Anyhow, the past few days have seen the pattern of me visiting the rooftop in the morning after bathing, checking the water level, discovering that it is low and that I should switch on the motor, descending the stairs and completely forgetting about the almost empty water tank by the time I've descended the flight of 54 stairs that has 11 right turns.
It was about yesterday when I did not forget. That's... surprising! I switched on the motor and went to my room. Usually, I don't close the door behind me so that I can hear that shrew. This time, I forgot about her. I got engrossed with some cognitive work and while I was lost at it, someone must have heard her wails and shut her up (following the protocol, of course).
Later, I had walked a few steps away from the building when I suddenly remembered, "the water in the overhead tank was almost empty!" It was probably because I saw some water body along the way. I called up my roomie and asked him to fill the tank as it might not suffice for two. I had a problem that I was trying to solve in my head - normalizing the symbol energy for a fair comparison between various modulation schemes. But somehow, I was getting visuals of turning on the alarm and verifying that the red-led was glowing. I was addled - my timelines were getting smudged. "When did I last fill up the water tank? Was it yesterday in the evening? If yes, then where did all the water go? No, it couldn't have been yesterday evening! Morning? Can't be. I had released the trapped air of the motor a day before in the evening. So that was the last time I had filled the tank." But was it the visual from the day before yesterday that I was hallucinating about? Anyhow, the distance between constellation points in rectangular QPSK must be [1/sqrt(2)] for the average symbol energy to be 1. And I must not have turned the motor on.

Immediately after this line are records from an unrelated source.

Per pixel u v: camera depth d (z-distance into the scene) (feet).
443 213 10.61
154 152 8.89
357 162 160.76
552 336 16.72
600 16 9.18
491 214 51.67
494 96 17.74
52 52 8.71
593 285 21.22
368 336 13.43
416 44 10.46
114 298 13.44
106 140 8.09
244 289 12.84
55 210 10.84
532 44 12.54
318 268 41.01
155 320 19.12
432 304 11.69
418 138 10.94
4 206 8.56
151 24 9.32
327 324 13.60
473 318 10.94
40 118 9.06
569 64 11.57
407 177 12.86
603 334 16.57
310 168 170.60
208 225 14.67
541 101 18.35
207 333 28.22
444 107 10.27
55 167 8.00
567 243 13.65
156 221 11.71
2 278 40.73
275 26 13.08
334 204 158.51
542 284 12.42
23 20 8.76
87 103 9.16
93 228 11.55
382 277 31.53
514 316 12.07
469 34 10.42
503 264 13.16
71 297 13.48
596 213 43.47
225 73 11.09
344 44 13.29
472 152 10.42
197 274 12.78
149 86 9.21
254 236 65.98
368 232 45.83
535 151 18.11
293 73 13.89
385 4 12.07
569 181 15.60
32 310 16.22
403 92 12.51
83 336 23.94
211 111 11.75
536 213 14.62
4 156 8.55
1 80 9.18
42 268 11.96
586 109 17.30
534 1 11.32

Later in the evening, my room mate complained that I had filled the water tank and still asked him to fill it up unnecessarily. It was then that I was enlightened. The visuals were not mere memories of yesterdays! The caviling woman in the alarm had incessantly complained about the water tank being full. He had thought she had finally lost her marbles! It was not until the other roommate, the good samaritan who had dutifully turned the alarm off when I had switched it on, was roused from his slumber from her snoozed wails that they realized that the tank was full.
Of the few reasons why I don't wish to buy a ride and drive every day, one is this: given my proclivity towards losing myself to thinking, it would not be safe (if I am driving alone). Plus, the antiquity of being chauffeured around while you sit by the window seat and gaze into nothingness is too romantic to not being practiced as a way of life. I think people walking on sidewalks with headphones on are stupid - they can't hear the biker or the car that whizzes past them after closely missing them. Some can't hear the horns. But, I can't really blame them. I can do that without needing any headphones or blindfold! I can sometimes miss a bus coming head on and see it only when it is too close (I never fail to see potholes though, they derail my trains of thought). It is only after the car passes me by from behind and the automatic reflexes give me goosebumps and a slight sense of vertigo do I realize that I was lost in thought. It is scary. Perhaps that is why it is also exciting! I cannot yet control when my mind chooses to flip into thinking mode. It usually is a no-show when I want to deliberately do that.
Though I can barely scratch the surface, I think I understand fairly well why deep thinkers must be confined with fences and not be entrusted with any critical tasks. The world might turn upside down and they'd barely notice it. Dangerous pass-time indeed. And there are others who thrive on it [read: Nerd Sniping].
Come to think of it, thinking is a walking hazard. But, I'm better off with them (thoughts) than without. Ideas never came to the dead anyway!